Halliburton’s free cash flow clocked in at $828 million in Q4, equivalent to a 14.6% margin. The company’s cash profitability regressed as it was 3.7 percentage points lower than in the same quarter last year, but it’s still above its five-year average. We wouldn’t read too much into this quarter’s decline because investment needs can be seasonal, causing short-term swings. Long-term trends trump temporary fluctuations.
10. Return on Invested Capital (ROIC)
Free cash flow tells investors how much money an Energy producer made, and ROIC takes this one step further by telling investors how well and effectively the business made it. ROIC illustrates how much operating profit a producer generated relative to the money it has raised (debt and equity).
We at StockStory like to look at ROIC over a ten-year period because energy investment cycles can involve up to five years of ramping production and another five years of harvesting. A decade view captures buying, extracting, and monetizing rather than just part of that picture. Halliburton historically did a mediocre job investing in profitable growth initiatives. Its ten-year average ROIC was 3.7%, lower than the typical cost of capital (how much it costs to raise money) for energy upstream and integrated energy companies.

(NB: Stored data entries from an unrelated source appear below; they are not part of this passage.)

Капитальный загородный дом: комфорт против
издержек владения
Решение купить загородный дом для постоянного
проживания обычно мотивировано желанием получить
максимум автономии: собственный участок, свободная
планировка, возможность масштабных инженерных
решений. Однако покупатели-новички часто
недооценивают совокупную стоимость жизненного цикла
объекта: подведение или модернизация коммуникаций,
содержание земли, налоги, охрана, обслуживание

We like to invest in businesses with high returns, but the trend in a company’s ROIC is what often surprises the market and moves the stock price. Over the last few years, Halliburton’s ROIC averaged 1.1 percentage point increases each year. This is a good sign, and we hope the company can continue improving.
11. Balance Sheet Assessment
Halliburton reported $2.21 billion of cash and $8.13 billion of debt on its balance sheet in the most recent quarter. As investors in high-quality companies, we primarily focus on two things: 1) that a company’s debt level isn’t too high and 2) that its interest payments are not excessively burdening the business.

With $4.23 billion of EBITDA over the last 12 months, we view Halliburton’s 1.4× net-debt-to-EBITDA ratio as safe. We also see its $352 million of annual interest expenses as appropriate. The company’s profits give it plenty of breathing room, allowing it to continue investing in growth initiatives.
12. Key Takeaways from Halliburton’s Q4 Results
It was good to see Halliburton beat analysts’ EPS expectations this quarter. We were also excited its revenue outperformed Wall Street’s estimates by a wide margin. On the other hand, its production missed. Overall, we think this was a solid quarter with some key areas of upside. The stock remained flat at $34.38 immediately after reporting.
13. Is Now The Time To Buy Halliburton?
Updated: March 26, 2026 at 1:10 AM EDT
We think that the latest earnings result is only one piece of the bigger puzzle. If you’re deciding whether to own Halliburton, you should also grasp the company’s longer-term business quality and valuation.
Halliburton has some positive attributes, but it isn’t one of our picks. Although its revenue growth over the last five years was subpar for the sector and analysts expect growth to slow over the next 12 months, its top-tier scale enables operational efficiencies, capital market access, and investment in advanced technologies. We advise investors to be cautious with this one, however, as its gross margins show its business model is much less lucrative than other companies.
Halliburton’s P/E ratio based on the next 12 months is 17.3x. While this valuation is reasonable, we don’t really see a big opportunity at the moment. We're pretty confident there are superior stocks to buy right now.
Wall Street analysts have a consensus one-year price target of $37.06 on the company (compared to the current share price of $38.70).